Nexstar Media Group acquired Tegna in a deal announced in August 2025 and completed in March 2026.

==Newscasts==

Unusually for a station of its size, KZAZ started with local news and continued producing full-length local newscasts for nearly 15 years with anchors such as George Borozan and John Scott Ulm, who later served as a state senator while still working for the station. The midday and 9:30 p.m. editions of Newsroom, however, attracted few viewers near the end of its run; despite local news coverage described as "thorough", KZAZ's local news was prone to gaffes that dented its credibility. At a Tucson Press Club roast one year, it was quipped, "They named it Channel 11 after the number of viewers who watch their news." The newscasts were dropped in 1981 and replaced with short updates throughout the day with a reduced staff. News updates were dropped with the changeover to KMSB in 1985.

It would be another 18 years before local news returned. On June 16, 2003, the hour-long Fox 11 News at Nine began to air as part of a three-way partnership. The newsgathering operation was supplied by Tucson NBC affiliate KVOA, while the news itself was presented by anchors at KTVK. The program was cut to 30 minutes in 2004.

Over the next several years, more and more of KMSB's news output was presented from Tucson. In 2005, a local sports department began to anchor Friday and Saturday night sports segments in the newscasts and a Sunday night sports show, Fox 11 Sports Force. In August 2008, KMSB began originating its own newscasts, which in turn expanded back to an hour in January 2009. In April 2010, the entire newsroom became a standalone operation when the news staff migrated; KVOA opted to discontinue the arrangement.

In 2010, KMSB began to plan for the introduction of a four-hour morning newscast that fall, to be called Daybreak. However, Belo corporate held the project back due to budgetary concerns, and the station continued to air Good Morning Arizona from KTVK.

On February 1, 2012, KOLD-TV took over the operations of KMSBtaking over production responsibilities of KMSB's nightly prime time newscast at 9, as well as launching a two-hour weekday morning show (from 7 until 9), Fox 11 Daybreak, on the station. In addition, KMSB dropped its simulcast of KTVK's Good Morning Arizona, and Fox 11 Sports Force was canceled (with the Sunday 9 p.m. newscast now airing for an hour). The same day, KMSB and KOLD introduced a shared website under the Tucson News Now banner. By 2020, when a new version of the shared services agreement came into effect, a third local newscast from the KOLD-TV newsroom at 5:30 p.m. on weekdays had been added.

In 2020, KMSB began simulcasting several daily newscasts from Tegna's KPNX in Phoenix in addition to the Tucson newscasts from KOLD-TV, later paring back to air just the Phoenix station's 10 p.m. newscast.

::::

__TASKS AND EXERCISES__
- a) Update the passage on KMSB's newscasts from "Unusually for a" up to and including "KMSB in 1985.", replacing "gaffes" with "blunders".
- b) According to the passage on KMSB's newscasts, on what date did Fox 11 News at Nine begin to air?
None of the rows that come next are required.

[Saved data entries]
::::

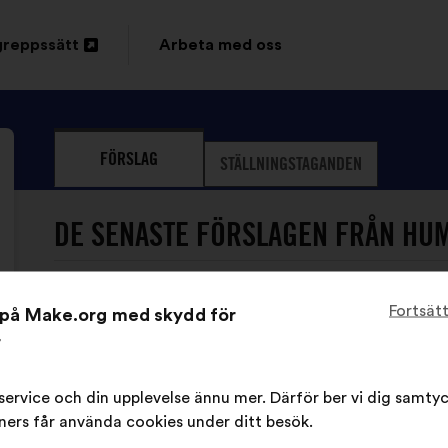
greppssätt
Arbeta med oss
FÖRSLAG
STÄLLNINGSTAGANDEN
DE SENASTE FÖRSLAGEN FRÅN HUM
Fortsät
t på Make.org med skydd för
Humanité Et Biodiversité
Förslag
r
från:
Innehållet
Fördelat
Il faut préserver la biodiversité partout, po
i
på:
r service och din upplevelse ännu mer. Därför ber vi dig samtyck
förslaget:
ers får använda cookies under ditt besök.
Det
340 rös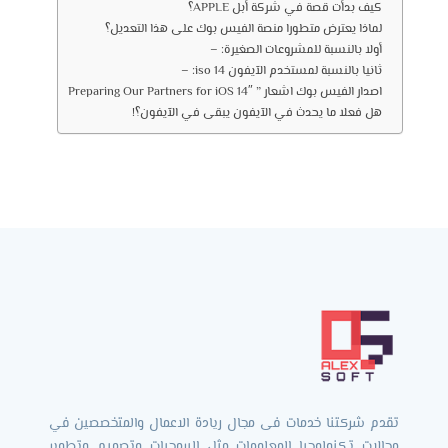
كيف بدأت قصة في شركة أبل APPLE؟
لماذا يعترض متطورا منصة الفيس بوك على هذا التعديل؟
أولا بالنسبة للمشروعات الصغيرة: –
ثانيا بالنسبة لمستخدم الآيفون iso 14: –
اصدار الفيس بوك اشعار ” Preparing Our Partners for iOS 14″
هل فعلا ما يحدث في الآيفون يبقى في الآيفون؟!
تقدم شركتنا خدمات فى مجال ريادة الاعمال والمتخصصين في
مجالات تكنولوجيا المعلومات مثل البرمجيات وتصميم وتطوير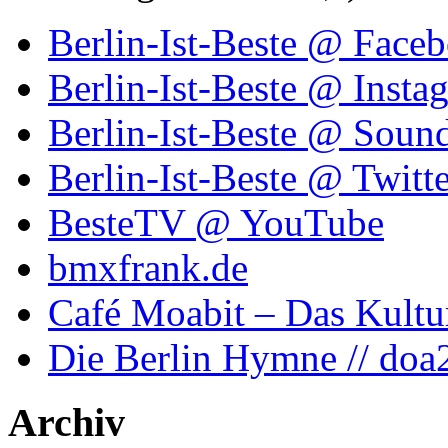
Berlin-Ist-Beste @ Face
Berlin-Ist-Beste @ Insta
Berlin-Ist-Beste @ Soun
Berlin-Ist-Beste @ Twitte
BesteTV @ YouTube
bmxfrank.de
Café Moabit – Das Kultu
Die Berlin Hymne // doa
Archiv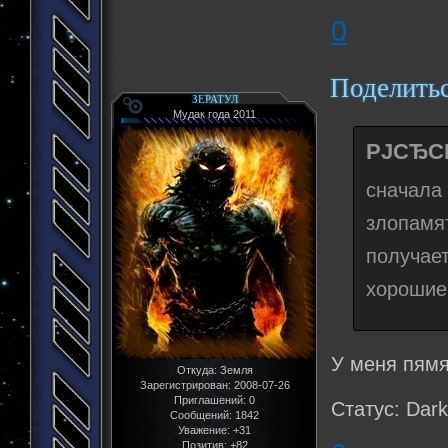
0
Поделить
ЗЕРАТУЛ
Мудак года 2011
РЈСЂСЃ
сначал
злопамя
получае
хорошие 
У меня пямя
Откуда:
Земля
Зарегистрирован
: 2008-07-26
Приглашений:
0
Статус: Dark
Сообщений:
1842
Уважение:
+31
Позитив:
+82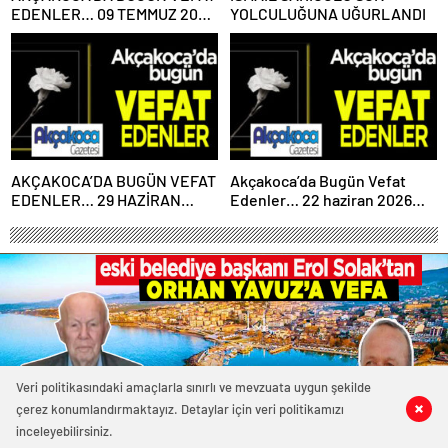
EDENLER… 09 TEMMUZ 2026
YOLCULUĞUNA UĞURLANDI
PERŞEMBE
AKÇAKOCA’DA BUGÜN VEFAT
Akçakoca’da Bugün Vefat
EDENLER… 29 HAZİRAN
Edenler… 22 haziran 2026
2026 PAZARTESİ
Pazartesi
Veri politikasındaki amaçlarla sınırlı ve mevzuata uygun şekilde
çerez konumlandırmaktayız. Detaylar için veri politikamızı
0
2
0
0
inceleyebilirsiniz.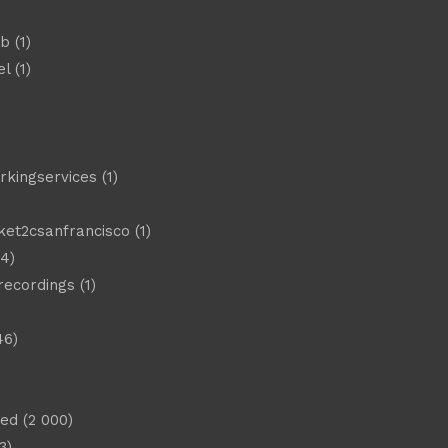
eb
(1)
el
(1)
)
rkingservices
(1)
ket2csanfrancisco
(1)
4)
 recordings
(1)
46)
sed
(2 000)
3)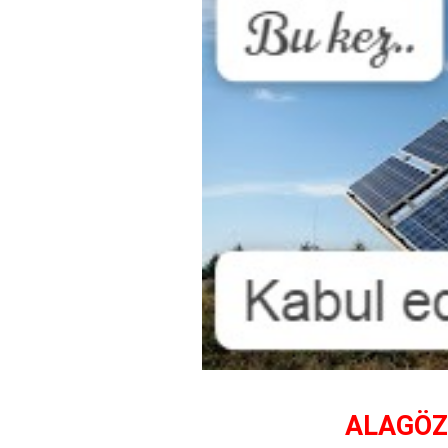
ALAGÖZ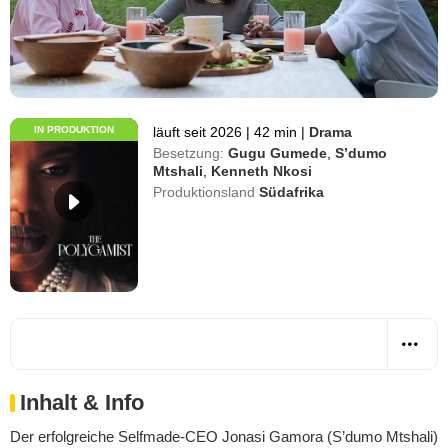
IN PRODUKTION
läuft seit 2026
|
42 min
|
Drama
Besetzung:
Gugu Gumede
,
S’dumo
Mtshali
,
Kenneth Nkosi
Produktionsland
Südafrika
Inhalt & Info
Der erfolgreiche Selfmade-CEO Jonasi Gamora (S’dumo Mtshali)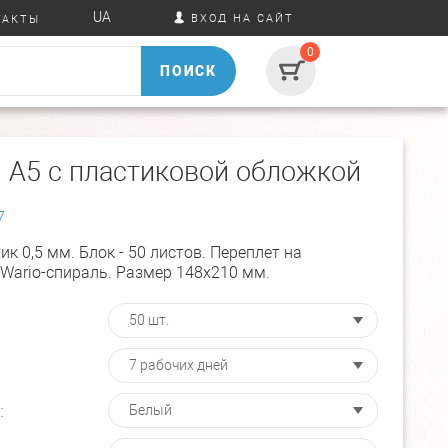
UA
ВХОД НА САЙТ
ТАКТЫ
0
ПОИСК
 А5 с пластиковой обложкой
7
ик 0,5 мм. Блок - 50 листов. Переплет на
Wario-спираль. Размер 148х210 мм.
: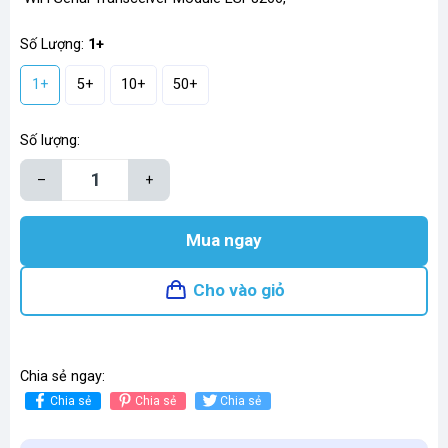
Số Lượng:
1+
1+
5+
10+
50+
Số lượng:
–
+
Mua ngay
Cho vào giỏ
Chia sẻ ngay:
Chia sẻ
Chia sẻ
Chia sẻ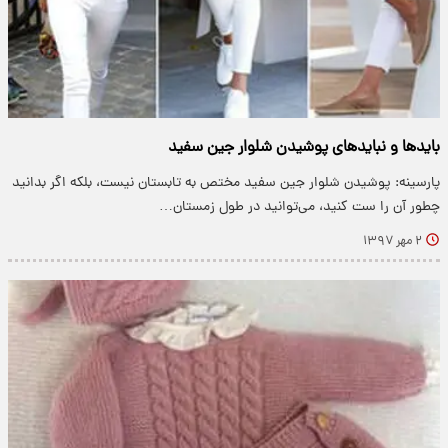
باید‌ها و نباید‌های پوشیدن شلوار جین سفید
پارسینه: پوشیدن شلوار جین سفید مختص به تابستان نیست، بلکه اگر بدانید
چطور آن را ست کنید، می‌توانید در طول زمستان…
۲ مهر ۱۳۹۷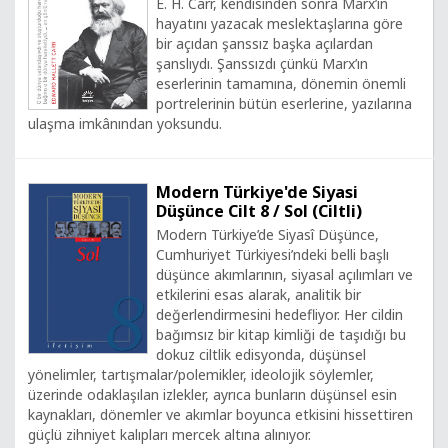
E. H. Carr, kendisinden sonra Marx’ın
hayatını yazacak meslektaşlarına göre
bir açıdan şanssız başka açılardan
şanslıydı. Şanssızdı çünkü Marx’ın
eserlerinin tamamına, dönemin önemli
portrelerinin bütün eserlerine, yazılarına
ulaşma imkânından yoksundu.
Modern Türkiye'de Siyasi
Düşünce Cilt 8 / Sol (Ciltli)
Modern Türkiye’de Siyasî Düşünce,
Cumhuriyet Türkiyesi’ndeki belli başlı
düşünce akımlarının, siyasal açılımları ve
etkilerini esas alarak, analitik bir
değerlendirmesini hedefliyor. Her cildin
bağımsız bir kitap kimliği de taşıdığı bu
dokuz ciltlik edisyonda, düşünsel
yönelimler, tartışmalar/polemikler, ideolojik söylemler,
üzerinde odaklaşılan izlekler, ayrıca bunların düşünsel esin
kaynakları, dönemler ve akımlar boyunca etkisini hissettiren
güçlü zihniyet kalıpları mercek altına alınıyor.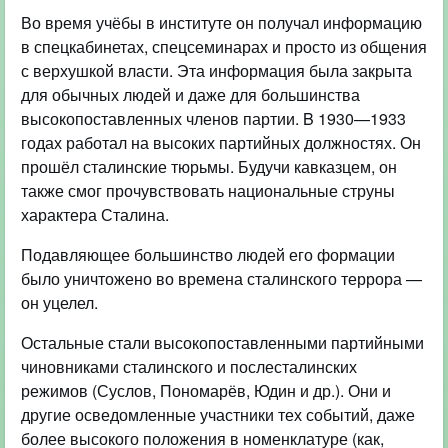
Во время учёбы в институте он получал информацию
в спецкабинетах, спецсеминарах и просто из общения
с верхушкой власти. Эта информация была закрыта
для обычных людей и даже для большинства
высокопоставленных членов партии. B 1930—1933
годах работал на высоких партийных должностях. Он
прошёл сталинские тюрьмы. Будучи кавказцем, он
также смог прочувствовать национальные струны
характера Сталина.
Подавляющее большинство людей его формации
было уничтожено во времена сталинского террора —
он уцелел.
Остальные стали высокопоставленными партийными
чиновниками сталинского и послесталинских
режимов (Суслов, Пономарёв, Юдин и др.). Они и
другие осведомленные участники тех событий, даже
более высокого положения в номенклатуре (как,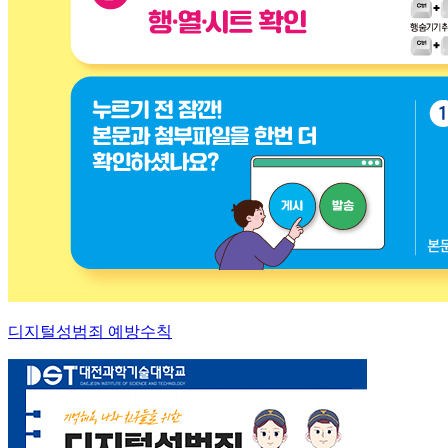
디지털성범죄 예방수칙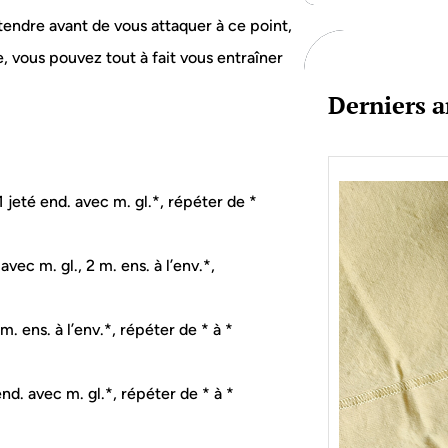
c
ttendre avant de vous attaquer à ce point,
h
, vous pouvez tout à fait vous entraîner
<
Derniers a
1 jeté end. avec m. gl.*, répéter de *
vec m. gl., 2 m. ens. à l’env.*,
m. ens. à l’env.*, répéter de * à *
 end. avec m. gl.*, répéter de * à *
Je bo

::::

__PER-TASK ANSWERS__
- a)
Unusually for a station of its size, KZAZ started with local news and continued producing full-length local newscasts for nearly 15 years with anchors such as George Borozan and John Scott Ulm, who later served as a state senator while still working for the station. The midday and 9:30 p.m. editions of Newsroom, however, attracted few viewers near the end of its run; despite local news coverage described as "thorough", KZAZ's local news was prone to blunders that dented its credibility. At a Tucson Press Club roast one year, it was quipped, "They named it Channel 11 after the number of viewers who watch their news." The newscasts were dropped in 1981 and replaced with short updates throughout the day with a reduced staff. News updates were dropped with the changeover to KMSB in 1985.

- b) June 16, 2003